American Classical Schools of Idaho (ACSI) is proud to support three member schools across Idaho, with more on the way. Each school is tuition-free and open to all Idaho students.

Member Schools: A Federalist Approach

ACSI’s relationship with member schools is informed by the philosophy of federalism. Just like humans beings are fundamentally dependent on others for the reliable provision of requirements for a comfortable life, so ACSI member schools are part of a family of schools within which key elements of support are provided by ACSI. Federalism argues that most decisions are best made at the individual or local level. Notwithstanding, for the purposes of mission accomplishment, unity of effort, and operational excellence, certain elements are best agreed upon and standardized as a group.
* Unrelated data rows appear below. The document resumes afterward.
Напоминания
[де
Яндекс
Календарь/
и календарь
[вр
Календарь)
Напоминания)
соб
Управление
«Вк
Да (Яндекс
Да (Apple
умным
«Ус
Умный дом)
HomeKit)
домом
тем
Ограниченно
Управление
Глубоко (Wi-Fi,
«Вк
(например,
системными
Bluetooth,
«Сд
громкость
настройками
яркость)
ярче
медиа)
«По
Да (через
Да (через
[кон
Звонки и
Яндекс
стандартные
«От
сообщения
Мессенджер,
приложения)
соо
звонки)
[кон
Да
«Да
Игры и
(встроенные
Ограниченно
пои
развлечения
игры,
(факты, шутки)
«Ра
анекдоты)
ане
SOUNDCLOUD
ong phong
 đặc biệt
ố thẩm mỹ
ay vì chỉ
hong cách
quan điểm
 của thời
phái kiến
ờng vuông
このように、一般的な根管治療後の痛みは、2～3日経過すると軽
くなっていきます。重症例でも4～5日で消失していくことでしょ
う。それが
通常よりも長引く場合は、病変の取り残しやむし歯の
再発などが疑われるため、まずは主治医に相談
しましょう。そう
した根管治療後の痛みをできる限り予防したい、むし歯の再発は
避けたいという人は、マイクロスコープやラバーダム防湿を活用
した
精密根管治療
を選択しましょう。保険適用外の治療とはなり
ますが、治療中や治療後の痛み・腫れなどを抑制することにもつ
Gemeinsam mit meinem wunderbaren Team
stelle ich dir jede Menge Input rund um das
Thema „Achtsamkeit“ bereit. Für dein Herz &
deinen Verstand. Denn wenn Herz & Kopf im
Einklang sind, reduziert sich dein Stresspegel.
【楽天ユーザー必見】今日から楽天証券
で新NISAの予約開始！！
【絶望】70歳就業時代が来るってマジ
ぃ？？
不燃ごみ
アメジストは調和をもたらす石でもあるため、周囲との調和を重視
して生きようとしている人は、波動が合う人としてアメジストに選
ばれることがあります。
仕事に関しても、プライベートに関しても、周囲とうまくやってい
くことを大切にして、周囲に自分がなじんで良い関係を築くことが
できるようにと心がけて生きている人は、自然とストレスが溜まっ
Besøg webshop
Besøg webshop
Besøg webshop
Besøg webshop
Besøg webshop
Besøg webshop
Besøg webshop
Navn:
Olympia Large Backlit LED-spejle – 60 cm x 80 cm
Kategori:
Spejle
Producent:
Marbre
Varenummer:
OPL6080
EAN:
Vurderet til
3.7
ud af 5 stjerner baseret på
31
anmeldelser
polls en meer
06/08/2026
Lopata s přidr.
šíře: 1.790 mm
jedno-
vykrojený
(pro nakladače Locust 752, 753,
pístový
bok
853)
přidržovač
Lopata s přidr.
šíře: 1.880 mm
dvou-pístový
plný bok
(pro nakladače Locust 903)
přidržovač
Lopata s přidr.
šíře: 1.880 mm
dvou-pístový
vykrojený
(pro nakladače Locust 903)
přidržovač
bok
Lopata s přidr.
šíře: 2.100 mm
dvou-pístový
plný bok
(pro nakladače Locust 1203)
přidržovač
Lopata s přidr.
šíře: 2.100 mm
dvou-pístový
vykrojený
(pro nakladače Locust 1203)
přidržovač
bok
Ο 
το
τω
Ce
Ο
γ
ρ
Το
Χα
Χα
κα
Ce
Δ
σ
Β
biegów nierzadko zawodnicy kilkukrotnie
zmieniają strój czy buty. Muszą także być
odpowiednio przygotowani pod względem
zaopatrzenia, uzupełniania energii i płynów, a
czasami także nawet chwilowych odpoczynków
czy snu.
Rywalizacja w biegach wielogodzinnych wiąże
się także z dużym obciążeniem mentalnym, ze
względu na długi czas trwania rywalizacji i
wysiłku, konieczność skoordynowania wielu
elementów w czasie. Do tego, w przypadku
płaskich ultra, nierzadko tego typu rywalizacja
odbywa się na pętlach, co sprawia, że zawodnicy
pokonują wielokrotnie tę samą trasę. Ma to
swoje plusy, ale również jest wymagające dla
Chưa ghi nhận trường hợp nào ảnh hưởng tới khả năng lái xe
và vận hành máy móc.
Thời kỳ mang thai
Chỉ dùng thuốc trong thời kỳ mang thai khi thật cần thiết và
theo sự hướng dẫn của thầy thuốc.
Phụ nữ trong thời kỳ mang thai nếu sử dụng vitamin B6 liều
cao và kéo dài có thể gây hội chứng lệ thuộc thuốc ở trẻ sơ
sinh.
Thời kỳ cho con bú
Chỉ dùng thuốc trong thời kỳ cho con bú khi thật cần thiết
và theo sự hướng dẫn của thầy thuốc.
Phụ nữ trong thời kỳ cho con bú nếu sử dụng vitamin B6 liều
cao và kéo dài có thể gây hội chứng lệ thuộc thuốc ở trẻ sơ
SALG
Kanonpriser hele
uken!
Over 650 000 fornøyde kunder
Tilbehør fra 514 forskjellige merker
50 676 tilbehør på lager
Thus, for ACSI, the concept of federalism rests on two main tenets:

  1. An assumption of autonomy for member schools
  2. Defined decision making authority for ACSI and member schools.

This is not unlike the relationship between the federal government and the states as laid out in the U.S. Constitution. The constitution defines the powers allocated to the federal government—the enumerated powers—but presumes state autonomy for all other decision making. This is most clearly defined in the 10th amendment: “The powers not delegated to the United States by the Constitution, nor prohibited by it to the States, are reserved to the States respectively, or to the people.”

ACSI defines the scope of decision making authority by laying out core elements and core support services. Core elements are deemed to be essential to mission accomplishment and must be consistent among ACSI member schools. Core support services are those collaboratively planned functions that are the primary responsibility of the ACSI SSO.

ACSI schools are led by principals and their leadership teams. Principals retain decision-making authority over budgets, day-to-day operations, and hiring of employees (faculty and staff).